Your goal ▸ Here are the records. Write out exactly the lines between the one holding "首先 Template 机制还是没变，其次模仿的是" and the one holding "### 3. 📊 **Análisis", inclusive.

Information ▸
____
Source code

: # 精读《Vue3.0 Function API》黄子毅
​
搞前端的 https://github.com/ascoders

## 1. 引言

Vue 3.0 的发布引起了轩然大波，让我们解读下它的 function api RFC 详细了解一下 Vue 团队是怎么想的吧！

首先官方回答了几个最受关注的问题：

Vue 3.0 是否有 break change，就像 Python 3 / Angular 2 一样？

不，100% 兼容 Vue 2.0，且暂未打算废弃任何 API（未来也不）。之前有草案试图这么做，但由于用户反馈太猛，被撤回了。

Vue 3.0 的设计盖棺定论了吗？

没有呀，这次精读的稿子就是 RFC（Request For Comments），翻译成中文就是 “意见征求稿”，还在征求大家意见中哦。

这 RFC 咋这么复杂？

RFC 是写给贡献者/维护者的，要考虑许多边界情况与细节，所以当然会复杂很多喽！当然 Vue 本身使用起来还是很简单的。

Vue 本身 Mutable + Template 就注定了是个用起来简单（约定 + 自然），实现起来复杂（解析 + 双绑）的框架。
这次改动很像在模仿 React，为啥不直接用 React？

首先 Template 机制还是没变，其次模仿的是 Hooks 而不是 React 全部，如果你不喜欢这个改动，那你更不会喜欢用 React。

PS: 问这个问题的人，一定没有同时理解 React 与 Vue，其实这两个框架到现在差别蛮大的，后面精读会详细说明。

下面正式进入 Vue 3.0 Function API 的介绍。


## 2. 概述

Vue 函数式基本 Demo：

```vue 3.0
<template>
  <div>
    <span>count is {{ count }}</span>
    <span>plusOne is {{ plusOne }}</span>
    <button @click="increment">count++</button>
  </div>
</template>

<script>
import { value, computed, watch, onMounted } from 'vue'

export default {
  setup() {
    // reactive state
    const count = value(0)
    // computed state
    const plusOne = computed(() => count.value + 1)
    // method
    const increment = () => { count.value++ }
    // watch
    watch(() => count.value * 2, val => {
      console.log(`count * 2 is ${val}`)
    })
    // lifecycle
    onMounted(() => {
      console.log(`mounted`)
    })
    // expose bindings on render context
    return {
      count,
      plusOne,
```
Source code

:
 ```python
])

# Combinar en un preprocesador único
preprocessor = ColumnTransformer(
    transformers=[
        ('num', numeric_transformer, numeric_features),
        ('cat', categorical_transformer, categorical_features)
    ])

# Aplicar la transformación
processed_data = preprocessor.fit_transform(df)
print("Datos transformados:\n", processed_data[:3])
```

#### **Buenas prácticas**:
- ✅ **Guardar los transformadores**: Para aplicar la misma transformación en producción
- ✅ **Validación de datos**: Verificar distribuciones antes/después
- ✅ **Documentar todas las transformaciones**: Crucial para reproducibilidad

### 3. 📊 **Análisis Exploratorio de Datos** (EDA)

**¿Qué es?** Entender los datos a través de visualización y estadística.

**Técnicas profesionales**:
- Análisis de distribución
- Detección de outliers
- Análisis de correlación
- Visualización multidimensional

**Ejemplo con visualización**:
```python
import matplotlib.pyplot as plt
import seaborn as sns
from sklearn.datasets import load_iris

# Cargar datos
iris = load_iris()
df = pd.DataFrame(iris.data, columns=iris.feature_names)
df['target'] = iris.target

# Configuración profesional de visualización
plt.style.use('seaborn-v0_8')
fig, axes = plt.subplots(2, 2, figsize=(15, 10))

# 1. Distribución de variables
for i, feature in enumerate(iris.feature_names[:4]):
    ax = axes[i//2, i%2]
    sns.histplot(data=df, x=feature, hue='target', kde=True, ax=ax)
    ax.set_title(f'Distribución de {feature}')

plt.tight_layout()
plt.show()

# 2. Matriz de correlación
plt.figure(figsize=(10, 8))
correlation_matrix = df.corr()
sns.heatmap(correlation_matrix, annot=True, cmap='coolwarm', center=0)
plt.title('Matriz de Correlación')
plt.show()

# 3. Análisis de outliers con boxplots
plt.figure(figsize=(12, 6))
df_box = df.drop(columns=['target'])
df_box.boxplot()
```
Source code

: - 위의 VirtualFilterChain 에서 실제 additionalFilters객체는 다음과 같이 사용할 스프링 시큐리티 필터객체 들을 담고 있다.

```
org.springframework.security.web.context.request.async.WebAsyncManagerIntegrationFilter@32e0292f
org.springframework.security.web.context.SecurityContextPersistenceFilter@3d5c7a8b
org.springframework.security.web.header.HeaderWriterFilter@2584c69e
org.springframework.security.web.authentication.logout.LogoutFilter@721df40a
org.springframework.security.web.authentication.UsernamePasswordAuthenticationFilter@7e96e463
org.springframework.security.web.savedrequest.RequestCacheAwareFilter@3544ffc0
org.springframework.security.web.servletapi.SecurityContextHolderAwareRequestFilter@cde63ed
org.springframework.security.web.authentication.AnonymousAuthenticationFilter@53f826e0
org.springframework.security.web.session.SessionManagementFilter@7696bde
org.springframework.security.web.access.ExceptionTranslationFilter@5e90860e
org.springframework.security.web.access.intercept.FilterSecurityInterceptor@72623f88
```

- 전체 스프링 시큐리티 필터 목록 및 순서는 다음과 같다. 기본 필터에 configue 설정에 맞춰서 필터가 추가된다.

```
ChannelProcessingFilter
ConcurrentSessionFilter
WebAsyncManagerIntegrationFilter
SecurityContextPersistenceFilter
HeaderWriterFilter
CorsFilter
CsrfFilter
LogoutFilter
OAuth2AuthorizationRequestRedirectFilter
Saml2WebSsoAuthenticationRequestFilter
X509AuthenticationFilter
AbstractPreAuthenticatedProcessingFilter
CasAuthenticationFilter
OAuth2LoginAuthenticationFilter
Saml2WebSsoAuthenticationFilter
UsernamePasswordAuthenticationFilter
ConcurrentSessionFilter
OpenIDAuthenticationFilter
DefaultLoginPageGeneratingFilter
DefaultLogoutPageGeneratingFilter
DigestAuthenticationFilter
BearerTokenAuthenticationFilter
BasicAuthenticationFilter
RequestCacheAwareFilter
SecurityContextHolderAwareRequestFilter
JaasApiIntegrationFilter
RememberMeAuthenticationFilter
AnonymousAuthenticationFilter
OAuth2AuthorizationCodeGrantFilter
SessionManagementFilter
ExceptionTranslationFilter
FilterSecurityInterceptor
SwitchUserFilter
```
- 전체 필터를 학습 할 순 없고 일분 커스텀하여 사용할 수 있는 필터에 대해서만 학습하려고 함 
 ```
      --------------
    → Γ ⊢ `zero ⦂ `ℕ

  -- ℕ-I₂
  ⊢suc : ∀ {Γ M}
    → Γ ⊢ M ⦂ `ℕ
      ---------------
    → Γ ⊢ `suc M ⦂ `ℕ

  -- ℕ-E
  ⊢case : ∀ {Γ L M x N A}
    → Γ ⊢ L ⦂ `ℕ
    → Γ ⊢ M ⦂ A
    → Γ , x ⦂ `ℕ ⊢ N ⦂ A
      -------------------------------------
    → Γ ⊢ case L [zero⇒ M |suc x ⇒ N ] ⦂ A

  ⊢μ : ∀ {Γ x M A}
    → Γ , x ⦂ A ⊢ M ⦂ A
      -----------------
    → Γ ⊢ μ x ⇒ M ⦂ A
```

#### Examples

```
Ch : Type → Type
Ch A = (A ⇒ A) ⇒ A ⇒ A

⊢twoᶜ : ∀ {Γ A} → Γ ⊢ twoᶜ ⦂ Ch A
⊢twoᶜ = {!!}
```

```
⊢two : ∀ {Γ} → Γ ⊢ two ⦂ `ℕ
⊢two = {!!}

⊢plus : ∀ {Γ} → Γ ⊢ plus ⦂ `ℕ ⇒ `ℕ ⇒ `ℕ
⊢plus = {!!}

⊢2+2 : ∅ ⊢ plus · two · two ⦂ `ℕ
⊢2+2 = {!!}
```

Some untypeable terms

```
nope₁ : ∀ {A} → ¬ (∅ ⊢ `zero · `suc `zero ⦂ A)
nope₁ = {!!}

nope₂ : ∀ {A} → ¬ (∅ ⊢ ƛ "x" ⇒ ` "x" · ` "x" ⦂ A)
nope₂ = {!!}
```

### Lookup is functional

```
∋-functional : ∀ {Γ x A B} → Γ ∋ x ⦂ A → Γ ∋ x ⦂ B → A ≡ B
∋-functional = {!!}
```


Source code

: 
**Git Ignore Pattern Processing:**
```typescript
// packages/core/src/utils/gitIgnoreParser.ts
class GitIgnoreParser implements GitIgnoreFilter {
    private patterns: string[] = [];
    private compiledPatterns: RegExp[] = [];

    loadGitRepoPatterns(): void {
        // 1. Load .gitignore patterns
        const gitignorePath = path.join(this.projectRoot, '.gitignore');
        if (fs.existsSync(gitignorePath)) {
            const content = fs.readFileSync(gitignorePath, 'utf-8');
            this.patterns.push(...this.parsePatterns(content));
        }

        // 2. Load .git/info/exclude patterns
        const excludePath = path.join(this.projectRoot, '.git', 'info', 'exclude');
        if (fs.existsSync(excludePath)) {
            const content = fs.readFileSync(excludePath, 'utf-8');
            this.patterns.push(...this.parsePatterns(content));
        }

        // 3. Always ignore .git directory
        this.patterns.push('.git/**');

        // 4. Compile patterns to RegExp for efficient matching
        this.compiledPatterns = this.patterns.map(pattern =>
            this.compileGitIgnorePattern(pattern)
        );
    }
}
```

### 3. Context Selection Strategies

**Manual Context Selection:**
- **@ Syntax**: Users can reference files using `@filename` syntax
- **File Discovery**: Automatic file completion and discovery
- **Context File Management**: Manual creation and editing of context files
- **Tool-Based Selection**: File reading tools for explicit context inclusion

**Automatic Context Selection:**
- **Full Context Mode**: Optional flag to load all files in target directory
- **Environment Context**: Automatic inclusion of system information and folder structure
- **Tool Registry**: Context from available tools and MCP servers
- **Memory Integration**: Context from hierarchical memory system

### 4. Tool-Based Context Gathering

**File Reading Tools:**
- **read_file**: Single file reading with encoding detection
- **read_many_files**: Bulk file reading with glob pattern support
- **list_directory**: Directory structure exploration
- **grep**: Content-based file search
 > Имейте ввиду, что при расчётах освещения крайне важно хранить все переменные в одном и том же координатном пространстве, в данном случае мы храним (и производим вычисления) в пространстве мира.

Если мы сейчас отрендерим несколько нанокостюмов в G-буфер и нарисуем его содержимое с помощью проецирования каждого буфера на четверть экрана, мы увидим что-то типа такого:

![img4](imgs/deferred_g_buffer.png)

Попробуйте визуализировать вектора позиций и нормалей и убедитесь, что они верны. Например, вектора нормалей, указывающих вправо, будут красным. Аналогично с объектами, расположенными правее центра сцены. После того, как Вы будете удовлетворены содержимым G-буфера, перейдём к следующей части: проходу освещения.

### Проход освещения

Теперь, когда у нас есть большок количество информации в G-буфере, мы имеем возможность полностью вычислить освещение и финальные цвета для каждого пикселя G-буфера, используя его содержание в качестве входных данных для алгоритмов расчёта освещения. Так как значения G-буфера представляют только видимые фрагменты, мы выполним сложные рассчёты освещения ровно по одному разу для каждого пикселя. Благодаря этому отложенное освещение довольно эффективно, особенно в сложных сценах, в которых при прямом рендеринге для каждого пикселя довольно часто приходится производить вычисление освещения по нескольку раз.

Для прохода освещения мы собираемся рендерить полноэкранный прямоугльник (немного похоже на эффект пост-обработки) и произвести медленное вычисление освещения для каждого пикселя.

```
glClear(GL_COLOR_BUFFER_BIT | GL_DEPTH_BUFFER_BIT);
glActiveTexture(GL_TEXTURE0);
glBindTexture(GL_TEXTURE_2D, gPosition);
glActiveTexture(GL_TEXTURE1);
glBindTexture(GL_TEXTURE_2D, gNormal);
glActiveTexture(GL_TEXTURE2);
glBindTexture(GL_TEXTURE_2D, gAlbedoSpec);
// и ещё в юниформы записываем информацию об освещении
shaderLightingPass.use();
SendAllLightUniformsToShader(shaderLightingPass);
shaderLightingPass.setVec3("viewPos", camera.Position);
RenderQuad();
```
____
Result ▸
首先 Template 机制还是没变，其次模仿的是 Hooks 而不是 React 全部，如果你不喜欢这个改动，那你更不会喜欢用 React。

PS: 问这个问题的人，一定没有同时理解 React 与 Vue，其实这两个框架到现在差别蛮大的，后面精读会详细说明。

下面正式进入 Vue 3.0 Function API 的介绍。


## 2. 概述

Vue 函数式基本 Demo：

```vue 3.0
<template>
  <div>
    <span>count is {{ count }}</span>
    <span>plusOne is {{ plusOne }}</span>
    <button @click="increment">count++</button>
  </div>
</template>

<script>
import { value, computed, watch, onMounted } from 'vue'

export default {
  setup() {
    // reactive state
    const count = value(0)
    // computed state
    const plusOne = computed(() => count.value + 1)
    // method
    const increment = () => { count.value++ }
    // watch
    watch(() => count.value * 2, val => {
      console.log(`count * 2 is ${val}`)
    })
    // lifecycle
    onMounted(() => {
      console.log(`mounted`)
    })
    // expose bindings on render context
    return {
      count,
      plusOne,
```
Source code

:
 ```python
])

# Combinar en un preprocesador único
preprocessor = ColumnTransformer(
    transformers=[
        ('num', numeric_transformer, numeric_features),
        ('cat', categorical_transformer, categorical_features)
    ])

# Aplicar la transformación
processed_data = preprocessor.fit_transform(df)
print("Datos transformados:\n", processed_data[:3])
```

#### **Buenas prácticas**:
- ✅ **Guardar los transformadores**: Para aplicar la misma transformación en producción
- ✅ **Validación de datos**: Verificar distribuciones antes/después
- ✅ **Documentar todas las transformaciones**: Crucial para reproducibilidad

### 3. 📊 **Análisis Exploratorio de Datos** (EDA)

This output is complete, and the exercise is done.